Question: What are you most proud of and what are you most scared of?
I want to do well. As well as my grand-father. I worry at times that I will not manage to do as grand as him. I always want to do things better. I challenge my excellent team to innovate. I do not accept the ‘can’t be done’. I am proud of the quality of the perfumes and candles we have achieved. What is more, what I am really proud of is our clients’ loyalty. We have 80 points of sales in multiple countries all around the world. The feedback we have is so enthusiastic that it fuels us with more positive energy.
Question: So, what does the future hold in store for Maison Lesquendieu?
I am sure you are going to be happy with my piece of news. I did it! I have dared to create a new perfume collection with my own inspiration. This time around I did not use the book - sorry grand-dad - joking. My collection is called ‘Collection Orientale’ and launches first in June in the Middle East. I have composed 4 fragrances, working hard with my favourite ingredients, and adding a surprising element. Curious? Read the next chapter of the Lesquendieu book. Hope you like it!
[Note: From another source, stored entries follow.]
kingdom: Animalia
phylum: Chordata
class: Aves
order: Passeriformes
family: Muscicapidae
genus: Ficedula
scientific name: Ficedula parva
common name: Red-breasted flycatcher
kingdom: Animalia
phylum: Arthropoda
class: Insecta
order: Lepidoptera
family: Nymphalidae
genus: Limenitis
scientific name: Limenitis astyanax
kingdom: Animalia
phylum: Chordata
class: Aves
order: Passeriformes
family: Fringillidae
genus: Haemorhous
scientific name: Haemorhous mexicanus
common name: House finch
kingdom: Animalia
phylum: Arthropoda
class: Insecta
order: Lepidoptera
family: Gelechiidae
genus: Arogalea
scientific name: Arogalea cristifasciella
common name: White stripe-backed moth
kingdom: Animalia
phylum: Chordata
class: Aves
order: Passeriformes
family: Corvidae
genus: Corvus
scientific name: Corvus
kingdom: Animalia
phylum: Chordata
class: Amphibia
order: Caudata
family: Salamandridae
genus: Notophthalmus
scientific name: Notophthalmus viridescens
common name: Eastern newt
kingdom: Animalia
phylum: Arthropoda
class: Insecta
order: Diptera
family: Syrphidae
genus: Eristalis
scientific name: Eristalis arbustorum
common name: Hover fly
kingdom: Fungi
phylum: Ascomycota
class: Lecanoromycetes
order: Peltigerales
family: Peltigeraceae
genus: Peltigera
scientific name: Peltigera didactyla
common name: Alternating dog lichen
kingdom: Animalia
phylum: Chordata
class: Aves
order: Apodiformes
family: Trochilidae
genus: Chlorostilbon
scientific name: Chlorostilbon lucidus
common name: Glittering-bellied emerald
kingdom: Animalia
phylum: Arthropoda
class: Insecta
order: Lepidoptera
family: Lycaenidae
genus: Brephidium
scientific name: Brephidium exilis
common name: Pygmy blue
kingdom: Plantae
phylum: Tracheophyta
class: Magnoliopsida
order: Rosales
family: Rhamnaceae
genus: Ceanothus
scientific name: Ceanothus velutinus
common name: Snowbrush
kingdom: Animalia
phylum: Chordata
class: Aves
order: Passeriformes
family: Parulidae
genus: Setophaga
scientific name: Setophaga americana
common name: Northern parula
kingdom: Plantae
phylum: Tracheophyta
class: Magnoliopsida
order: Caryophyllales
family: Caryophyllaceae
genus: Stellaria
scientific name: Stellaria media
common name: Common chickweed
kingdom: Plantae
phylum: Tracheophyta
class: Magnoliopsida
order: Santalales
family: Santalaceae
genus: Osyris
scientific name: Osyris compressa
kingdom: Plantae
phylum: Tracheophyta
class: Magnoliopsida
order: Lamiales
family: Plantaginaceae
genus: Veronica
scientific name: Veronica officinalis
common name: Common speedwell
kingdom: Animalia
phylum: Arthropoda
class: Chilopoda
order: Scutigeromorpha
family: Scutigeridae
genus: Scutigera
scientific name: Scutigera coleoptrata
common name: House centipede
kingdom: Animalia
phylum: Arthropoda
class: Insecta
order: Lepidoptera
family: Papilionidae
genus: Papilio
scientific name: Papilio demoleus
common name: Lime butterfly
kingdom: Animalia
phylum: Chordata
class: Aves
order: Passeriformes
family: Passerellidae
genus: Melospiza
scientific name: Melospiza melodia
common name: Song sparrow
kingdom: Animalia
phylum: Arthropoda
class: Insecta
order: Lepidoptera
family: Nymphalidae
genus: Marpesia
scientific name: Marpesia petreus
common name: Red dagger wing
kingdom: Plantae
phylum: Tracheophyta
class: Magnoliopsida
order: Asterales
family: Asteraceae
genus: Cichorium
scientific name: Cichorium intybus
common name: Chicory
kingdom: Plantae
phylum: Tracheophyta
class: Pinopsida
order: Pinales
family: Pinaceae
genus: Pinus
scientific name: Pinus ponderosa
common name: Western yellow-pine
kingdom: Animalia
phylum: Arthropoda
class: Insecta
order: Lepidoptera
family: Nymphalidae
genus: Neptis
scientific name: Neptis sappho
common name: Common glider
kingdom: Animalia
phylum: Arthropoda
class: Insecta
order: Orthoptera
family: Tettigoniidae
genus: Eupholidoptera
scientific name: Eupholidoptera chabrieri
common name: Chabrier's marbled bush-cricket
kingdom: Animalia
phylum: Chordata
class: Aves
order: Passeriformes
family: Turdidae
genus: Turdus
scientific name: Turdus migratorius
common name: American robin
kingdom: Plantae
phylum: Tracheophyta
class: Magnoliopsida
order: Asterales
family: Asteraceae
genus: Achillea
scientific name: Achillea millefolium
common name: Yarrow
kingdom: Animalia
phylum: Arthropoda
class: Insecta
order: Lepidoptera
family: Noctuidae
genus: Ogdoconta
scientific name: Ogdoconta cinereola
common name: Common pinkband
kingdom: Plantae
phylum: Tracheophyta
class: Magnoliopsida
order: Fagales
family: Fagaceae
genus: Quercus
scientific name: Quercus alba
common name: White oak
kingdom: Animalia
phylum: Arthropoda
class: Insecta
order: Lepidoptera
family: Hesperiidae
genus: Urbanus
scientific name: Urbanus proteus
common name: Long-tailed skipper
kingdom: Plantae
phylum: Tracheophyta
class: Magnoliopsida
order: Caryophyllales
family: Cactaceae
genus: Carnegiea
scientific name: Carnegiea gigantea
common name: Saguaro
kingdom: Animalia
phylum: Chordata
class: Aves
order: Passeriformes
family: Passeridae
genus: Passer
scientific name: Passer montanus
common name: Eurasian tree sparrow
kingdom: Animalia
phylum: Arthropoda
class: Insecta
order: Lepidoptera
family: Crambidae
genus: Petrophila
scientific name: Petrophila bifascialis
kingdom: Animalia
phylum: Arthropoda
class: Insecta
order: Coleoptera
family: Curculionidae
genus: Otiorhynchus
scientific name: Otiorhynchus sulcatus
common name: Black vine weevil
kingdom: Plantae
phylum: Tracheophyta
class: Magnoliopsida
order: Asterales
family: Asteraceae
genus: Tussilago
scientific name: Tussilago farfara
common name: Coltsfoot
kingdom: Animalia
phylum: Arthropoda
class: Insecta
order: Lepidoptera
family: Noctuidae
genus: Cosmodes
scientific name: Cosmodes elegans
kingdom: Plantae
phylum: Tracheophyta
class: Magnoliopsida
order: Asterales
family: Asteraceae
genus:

In the Name of my Grand-Father
Jérôme is totally devoted to the cause of restoring the grand business of his grandfather. Through him, his grandfather is alive. His bible is his grand-father book. It is as if he was guided by ‘do this in memory of me’. Paying tribute, respect and admiration are high. Jérôme knows where he is going as he has a deep sense of purpose. He has not only acquired extensive knowledge, but he intuitively knows. Decisions are made without hesitation; they seem to come naturally. Intelligence is sharp. In the Name of Love. No matter what it takes.